**Images with bounding boxes:**
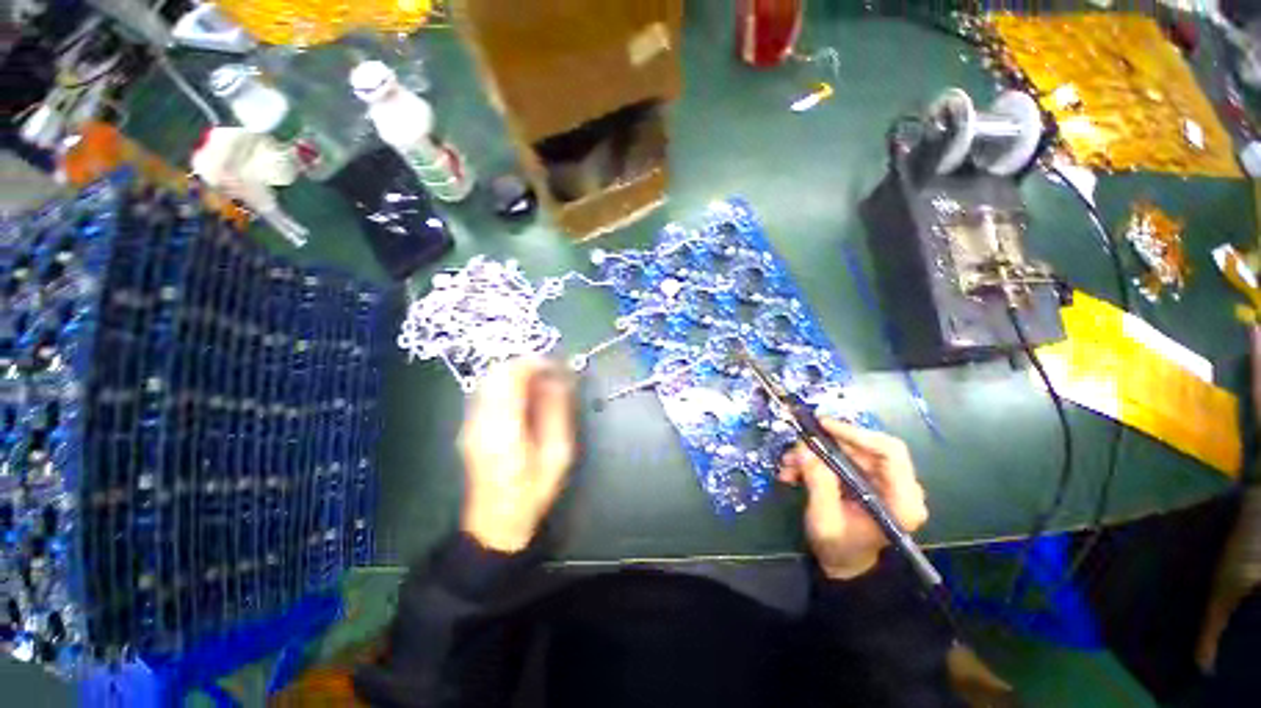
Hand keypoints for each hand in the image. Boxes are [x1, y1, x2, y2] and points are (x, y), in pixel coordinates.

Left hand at [459, 357, 576, 552]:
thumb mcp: (557, 453)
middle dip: (526, 364)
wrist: (496, 520)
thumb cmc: (533, 489)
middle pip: (497, 372)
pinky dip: (508, 383)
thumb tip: (559, 379)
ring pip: (490, 379)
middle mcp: (480, 420)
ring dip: (517, 372)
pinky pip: (487, 390)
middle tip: (552, 372)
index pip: (511, 377)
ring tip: (542, 382)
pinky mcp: (469, 425)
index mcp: (503, 428)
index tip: (557, 364)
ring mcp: (470, 422)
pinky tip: (526, 395)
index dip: (535, 362)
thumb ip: (557, 412)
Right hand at [779, 420, 927, 579]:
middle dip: (825, 446)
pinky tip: (794, 469)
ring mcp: (882, 481)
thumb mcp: (825, 520)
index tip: (823, 426)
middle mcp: (898, 486)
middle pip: (864, 448)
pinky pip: (841, 458)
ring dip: (815, 453)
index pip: (889, 452)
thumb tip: (805, 449)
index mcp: (902, 500)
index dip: (856, 434)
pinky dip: (816, 460)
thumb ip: (819, 484)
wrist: (843, 563)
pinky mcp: (866, 479)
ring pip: (848, 451)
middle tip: (796, 448)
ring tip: (788, 464)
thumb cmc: (839, 548)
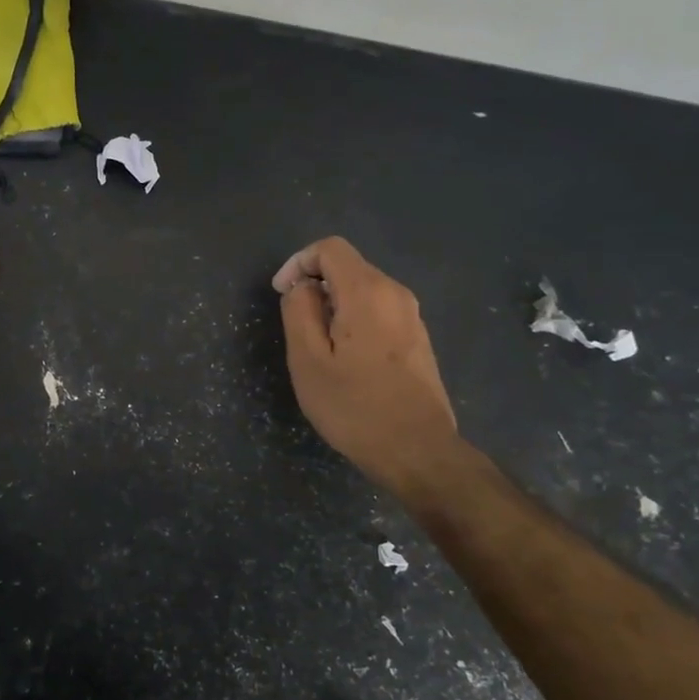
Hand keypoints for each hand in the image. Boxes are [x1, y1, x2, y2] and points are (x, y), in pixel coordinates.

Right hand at [272, 237, 460, 494]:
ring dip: (333, 305)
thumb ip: (298, 311)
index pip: (329, 248)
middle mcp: (395, 293)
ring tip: (317, 347)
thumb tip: (302, 287)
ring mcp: (412, 316)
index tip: (281, 294)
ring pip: (363, 290)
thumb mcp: (307, 360)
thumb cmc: (354, 407)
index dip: (298, 263)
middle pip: (348, 267)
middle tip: (295, 326)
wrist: (417, 451)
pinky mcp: (417, 338)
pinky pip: (378, 311)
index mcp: (367, 292)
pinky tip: (346, 359)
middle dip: (315, 285)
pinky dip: (354, 319)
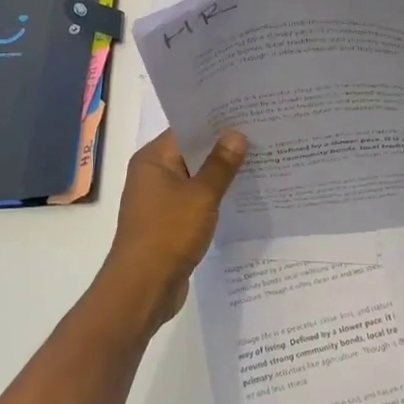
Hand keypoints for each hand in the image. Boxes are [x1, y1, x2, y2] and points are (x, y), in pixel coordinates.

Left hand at [101, 128, 248, 331]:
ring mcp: (159, 200)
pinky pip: (194, 201)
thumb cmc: (168, 233)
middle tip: (260, 136)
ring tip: (258, 162)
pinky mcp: (168, 223)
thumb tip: (237, 134)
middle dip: (223, 147)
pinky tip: (241, 196)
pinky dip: (213, 198)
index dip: (216, 122)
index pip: (186, 128)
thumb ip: (221, 165)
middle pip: (191, 152)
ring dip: (220, 175)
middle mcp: (152, 174)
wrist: (142, 288)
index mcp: (153, 159)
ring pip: (194, 178)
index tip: (247, 114)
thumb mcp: (201, 196)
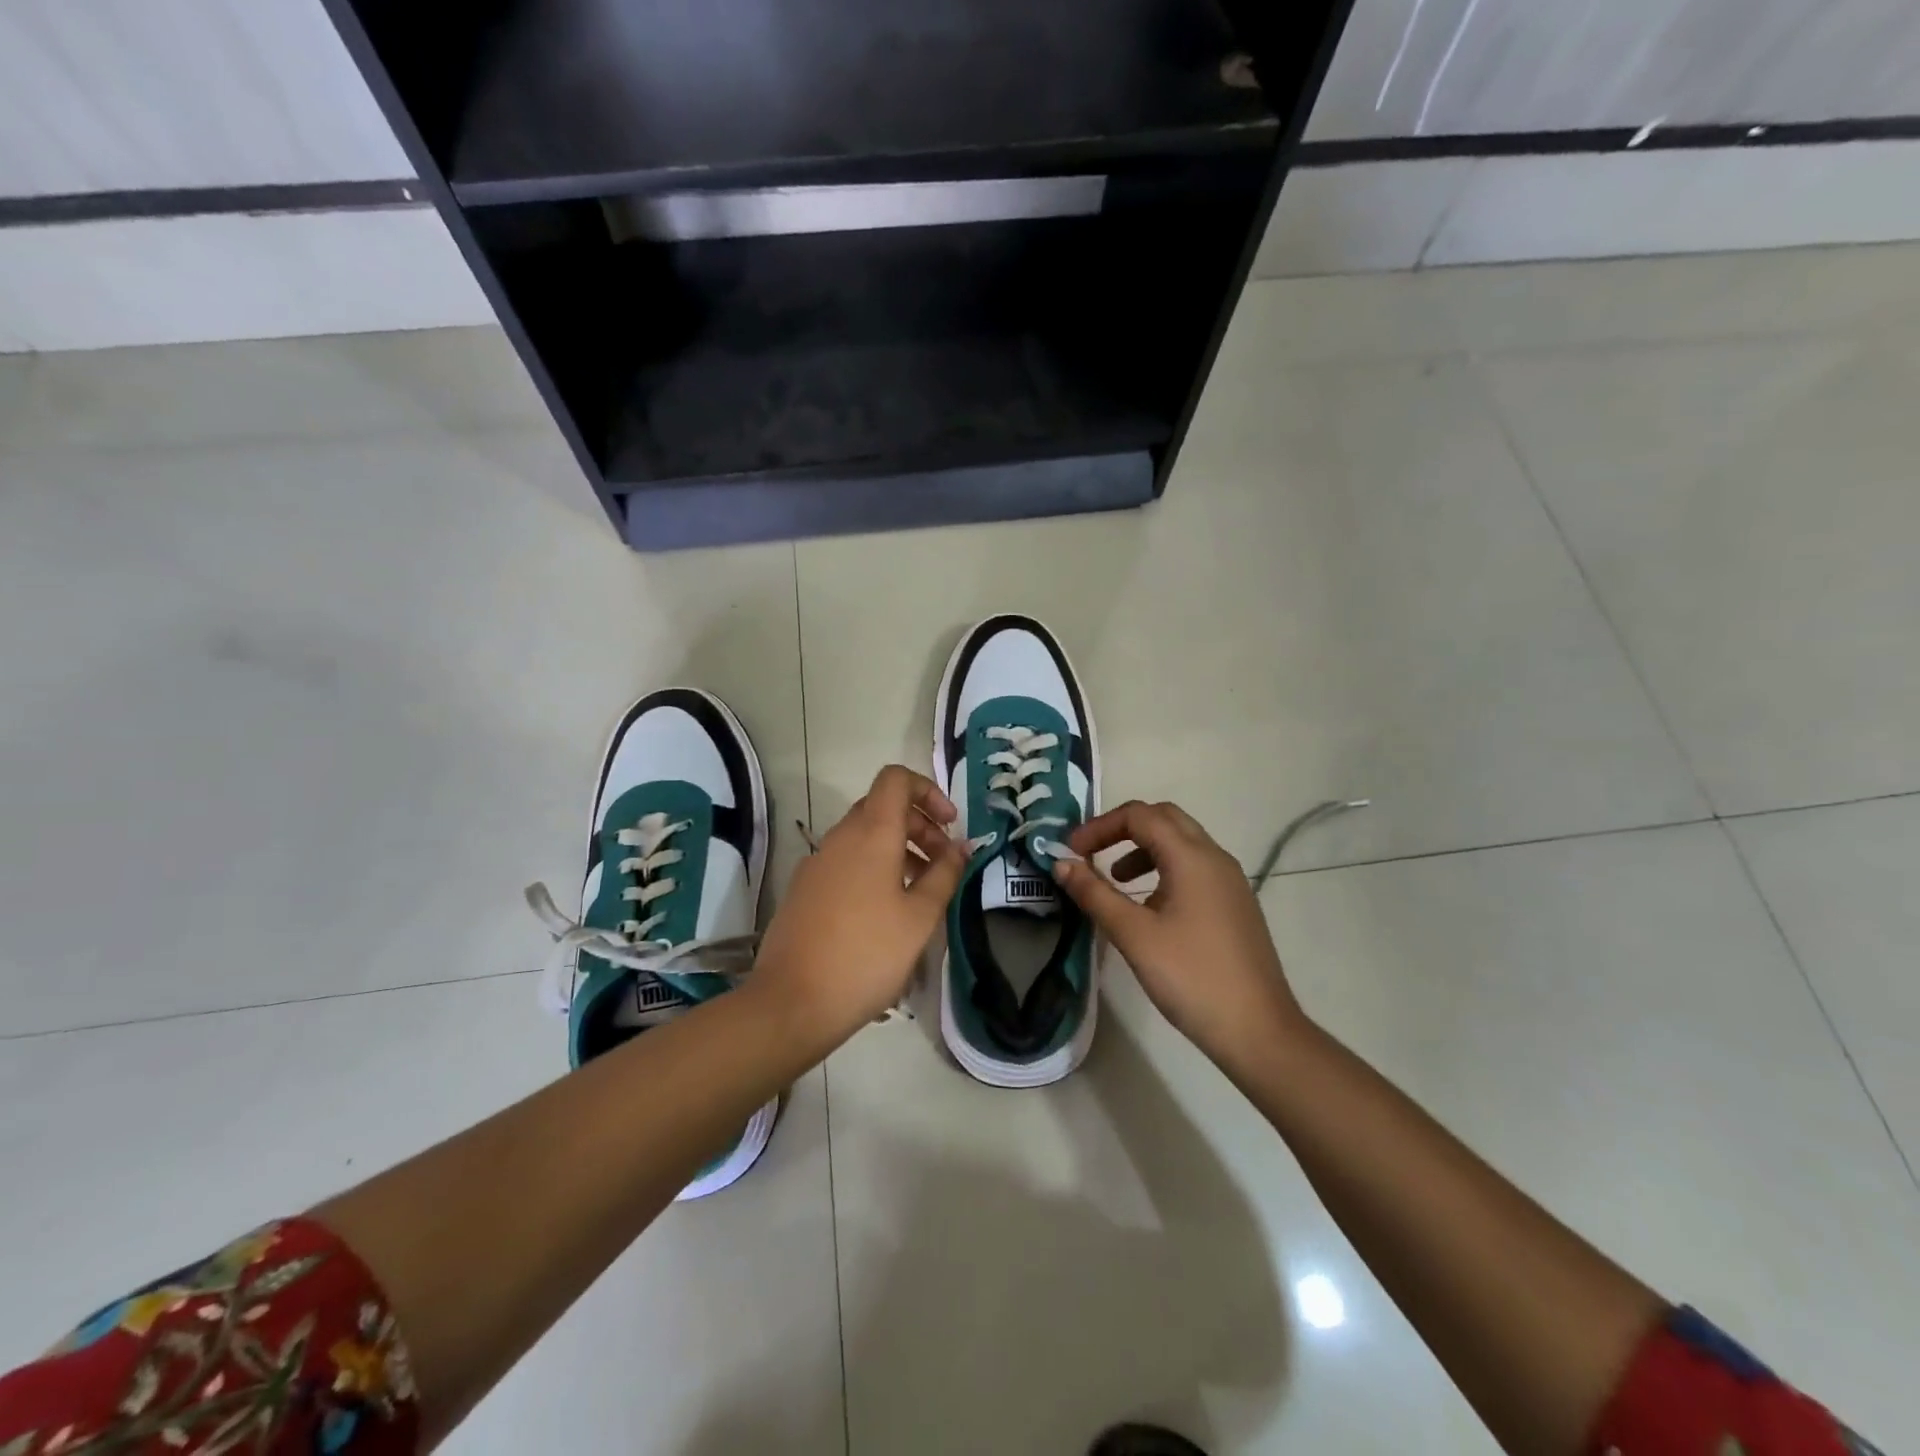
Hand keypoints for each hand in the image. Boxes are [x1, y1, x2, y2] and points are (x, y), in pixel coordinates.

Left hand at [752, 765, 967, 1047]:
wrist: (792, 1002)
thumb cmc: (867, 955)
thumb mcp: (920, 917)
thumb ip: (945, 874)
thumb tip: (960, 846)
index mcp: (871, 833)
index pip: (896, 778)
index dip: (928, 791)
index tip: (949, 825)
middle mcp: (840, 837)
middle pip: (882, 807)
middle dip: (919, 826)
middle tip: (943, 864)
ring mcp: (817, 862)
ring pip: (864, 836)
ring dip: (898, 850)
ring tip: (921, 892)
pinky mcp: (804, 889)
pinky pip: (846, 861)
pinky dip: (873, 868)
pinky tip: (886, 913)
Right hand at [1053, 801, 1306, 1070]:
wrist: (1258, 1031)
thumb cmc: (1191, 978)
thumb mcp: (1133, 935)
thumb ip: (1095, 894)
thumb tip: (1062, 863)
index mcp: (1192, 857)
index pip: (1140, 815)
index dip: (1100, 826)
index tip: (1072, 851)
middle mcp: (1215, 858)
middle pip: (1164, 818)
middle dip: (1123, 829)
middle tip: (1091, 853)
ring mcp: (1230, 881)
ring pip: (1182, 842)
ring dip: (1143, 849)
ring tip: (1116, 881)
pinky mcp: (1236, 904)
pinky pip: (1195, 867)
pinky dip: (1164, 869)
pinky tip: (1150, 907)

**Work order:** Your copy should match the entries exactly, minus the pictures.

**Answer for this exercise:**
Hand keypoints for each hand in the image. Boxes are [x1, y1, x2, y2] and points are (x, y), in pixel coordinates.

Left hand at [459, 357, 576, 552]:
thumb mcp: (557, 453)
middle dip: (526, 364)
wrist: (496, 520)
thumb cmc: (533, 489)
middle pip: (497, 372)
pinky dip: (508, 383)
thumb tip: (559, 379)
ring pip: (490, 379)
middle mcp: (480, 420)
ring dip: (517, 372)
pinky pip: (487, 390)
middle tip: (552, 372)
index pip: (511, 377)
ring tip: (542, 382)
pinky mcp: (469, 425)
index mcp: (503, 428)
index tip: (557, 364)
ring mcp: (470, 422)
pinky tip: (526, 395)
index dip: (535, 362)
thumb ip: (557, 412)
Right hand at [779, 420, 927, 579]:
middle dip: (825, 446)
pinky tip: (794, 469)
ring mcp: (882, 481)
thumb mcp: (825, 520)
index tip: (823, 426)
middle mcp: (898, 486)
middle pip: (864, 448)
pinky pip: (841, 458)
ring dip: (815, 453)
index pip: (889, 452)
thumb tip: (805, 449)
index mcp: (902, 500)
index dip: (856, 434)
pinky dip: (816, 460)
thumb ip: (819, 484)
wrist: (843, 563)
pinky mcp: (866, 479)
ring pip: (848, 451)
middle tip: (796, 448)
ring tip: (788, 464)
thumb cmc: (839, 548)
Hand keypoints for each hand in the image. Boxes are [x1, y1, x2, y2] and points are (x, y), in pixel coordinates.

Right hand at [272, 237, 460, 494]:
ring dip: (333, 305)
thumb ip: (298, 311)
index pip: (329, 248)
middle mcp: (395, 293)
ring tip: (317, 347)
thumb tip: (302, 287)
ring mcp: (412, 316)
index tip: (281, 294)
ring pip: (363, 290)
thumb mcp: (307, 360)
thumb cmc: (354, 407)
index dip: (298, 263)
middle pip: (348, 267)
middle tip: (295, 326)
wrist: (417, 451)
pinky mcp: (417, 338)
pinky pip: (378, 311)
index mcp: (367, 292)
pinky tip: (346, 359)
middle dip: (315, 285)
pinky dip: (354, 319)
Hand keypoints for each hand in the image. Boxes are [x1, y1, x2, y2] and points are (x, y), in pixel coordinates.

Left hand at [101, 128, 248, 331]:
ring mcp: (159, 200)
pinky pip: (194, 201)
thumb cmc: (168, 233)
middle tip: (260, 136)
ring tip: (258, 162)
pinky mcp: (168, 223)
thumb tip: (237, 134)
middle dip: (223, 147)
pinky tip: (241, 196)
pinky dip: (213, 198)
index dip: (216, 122)
index pip: (186, 128)
thumb ip: (221, 165)
middle pip: (191, 152)
ring dip: (220, 175)
middle mcp: (152, 174)
wrist: (142, 288)
index mcp: (153, 159)
ring pip: (194, 178)
index tip: (247, 114)
thumb mcp: (201, 196)
Hand keypoints for each hand in the image. Boxes are [x1, y1, x2, y2] and points are (x, y), in pixel coordinates.

Left hand at [752, 765, 967, 1047]:
wrist: (792, 1002)
thumb cmc: (867, 955)
thumb mcp: (920, 917)
thumb ip: (945, 874)
thumb tip: (960, 846)
index mcp: (871, 833)
index pip: (896, 778)
index dip: (928, 791)
index tip: (949, 825)
middle mcp: (840, 837)
middle pip: (882, 807)
middle dip: (919, 826)
middle tip: (943, 864)
ring mcp: (817, 862)
ring pip: (864, 836)
ring dip: (898, 850)
ring tip: (921, 892)
pinky mcp: (804, 889)
pinky pip: (846, 861)
pinky dip: (873, 868)
pinky tip: (886, 913)
Right hand at [1053, 801, 1306, 1070]:
wrist: (1258, 1031)
thumb cmc: (1191, 978)
thumb mcp: (1133, 935)
thumb ip: (1095, 894)
thumb tip: (1062, 863)
index mcp: (1192, 857)
index pip: (1140, 815)
index dip: (1100, 826)
index tip: (1072, 851)
middle mcp: (1215, 858)
middle pip: (1164, 818)
middle dip: (1123, 829)
middle tip: (1091, 853)
ring mcp: (1230, 881)
ring pip: (1182, 842)
ring dip: (1143, 849)
ring tip: (1116, 881)
pinky mcp: (1236, 904)
pinky pip: (1195, 867)
pinky dip: (1164, 869)
pinky tip: (1150, 907)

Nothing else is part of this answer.